Today in Art: What Would Woody Say?

Today the Connecticut Fiber Arts Collective, a vibrant art quilt group of which I am a member, mounted a Woody Guthrie-themed show in the back gallery at Hartford's Theaterworks.

Our show was conceived and designed to correspond with Woody Sez, a musical production on the Depression-era troubadour whose wandering ways and everpresent guitar inspired a long line of  blue-jeaned American singers from Bob Dylan to Bruce Springsteen...and whose social commentary informs the conscience of generations.

Check out the Theaterworks production:

http://theaterworkshartford.org/content/current.html

Here's one example of the work we hung today, Toni Torres' American Troubadour.  Wow. 

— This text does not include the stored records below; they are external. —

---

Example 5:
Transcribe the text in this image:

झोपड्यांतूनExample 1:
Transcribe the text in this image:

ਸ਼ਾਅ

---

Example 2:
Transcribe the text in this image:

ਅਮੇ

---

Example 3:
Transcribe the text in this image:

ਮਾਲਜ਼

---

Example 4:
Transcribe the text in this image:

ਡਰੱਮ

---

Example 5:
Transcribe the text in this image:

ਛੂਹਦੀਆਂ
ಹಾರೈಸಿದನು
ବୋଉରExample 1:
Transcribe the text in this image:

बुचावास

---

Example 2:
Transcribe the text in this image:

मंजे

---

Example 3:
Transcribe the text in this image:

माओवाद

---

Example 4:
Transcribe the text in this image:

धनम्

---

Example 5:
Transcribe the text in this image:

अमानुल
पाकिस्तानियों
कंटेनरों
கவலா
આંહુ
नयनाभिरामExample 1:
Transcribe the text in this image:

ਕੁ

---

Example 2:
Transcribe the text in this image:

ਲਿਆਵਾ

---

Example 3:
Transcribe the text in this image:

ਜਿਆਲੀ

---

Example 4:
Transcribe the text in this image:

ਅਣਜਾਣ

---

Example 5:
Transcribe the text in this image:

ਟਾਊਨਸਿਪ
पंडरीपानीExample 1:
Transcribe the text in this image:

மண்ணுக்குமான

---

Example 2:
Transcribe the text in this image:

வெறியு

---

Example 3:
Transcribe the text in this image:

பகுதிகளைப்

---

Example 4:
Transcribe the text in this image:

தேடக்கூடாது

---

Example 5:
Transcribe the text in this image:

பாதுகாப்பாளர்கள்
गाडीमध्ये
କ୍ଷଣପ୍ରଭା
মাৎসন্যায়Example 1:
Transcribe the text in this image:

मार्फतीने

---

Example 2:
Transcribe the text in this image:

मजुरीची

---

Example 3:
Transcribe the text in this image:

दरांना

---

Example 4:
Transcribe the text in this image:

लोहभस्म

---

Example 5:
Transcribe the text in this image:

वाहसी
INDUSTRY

And how about Carol Eaton's The Plains, showing an empty windswept kind of place like Texas or Oklahoma, where Woody grew up and came of age:

Carol Vinick has Woody singing at a union rally:

and Linda Woods shows us a Depression-era jalopy:

Karen Loprete depicted one of Woody's songs, Bury Me Under the Weeping Willow Tree:
My own piece, What Would Woody Say? juxtaposes illegal Depression-era travels in boxcars--and the hardships that compelled people to live that way--with the contemporary flood of young people from Central America entering our country as they flee drug-related violence and anarchy. 
In each corner of this map of the United States, I've juxtaposed photos of illegal rail travel in the 30s with those of people coming illegally into the country now:




The map of the country is sewn onto a background of headlines about today's Central American immigration, printed on red.  Around the perimeter of the map and the blocks of headlines, I've attached the words to This Land is Your Land.  When it gets to the following verse, I trail those words right across the map to a photo of Woody singing them out from the top of a boxcar:

"In the shadow of the steeple, I saw my people.  By the relief office, I seen my people.  As they stood there hungry, I stood there asking, 'was this land made for you and me?'"



 I mounted it all on ticking, some of it really old vintage ticking, to give the piece a Depression era/jailhouse/orphanage look.

It took us a couple of hours to get the show up.  Here's the hanging crew:

L-R Linda Woods, Diane Cadrain, Carol Vinick, and Antonia Torres.

Our full complement of CFAC members was not present for the hanging today, but we all hope to have a reception for our show,  in conjunction with one of the free hootnnanys following the Sunday matinees. If  we do that, we'll let you know!

If you're planning to go to Woody Sez at Theaterworks, stop by the back lobby and see our work!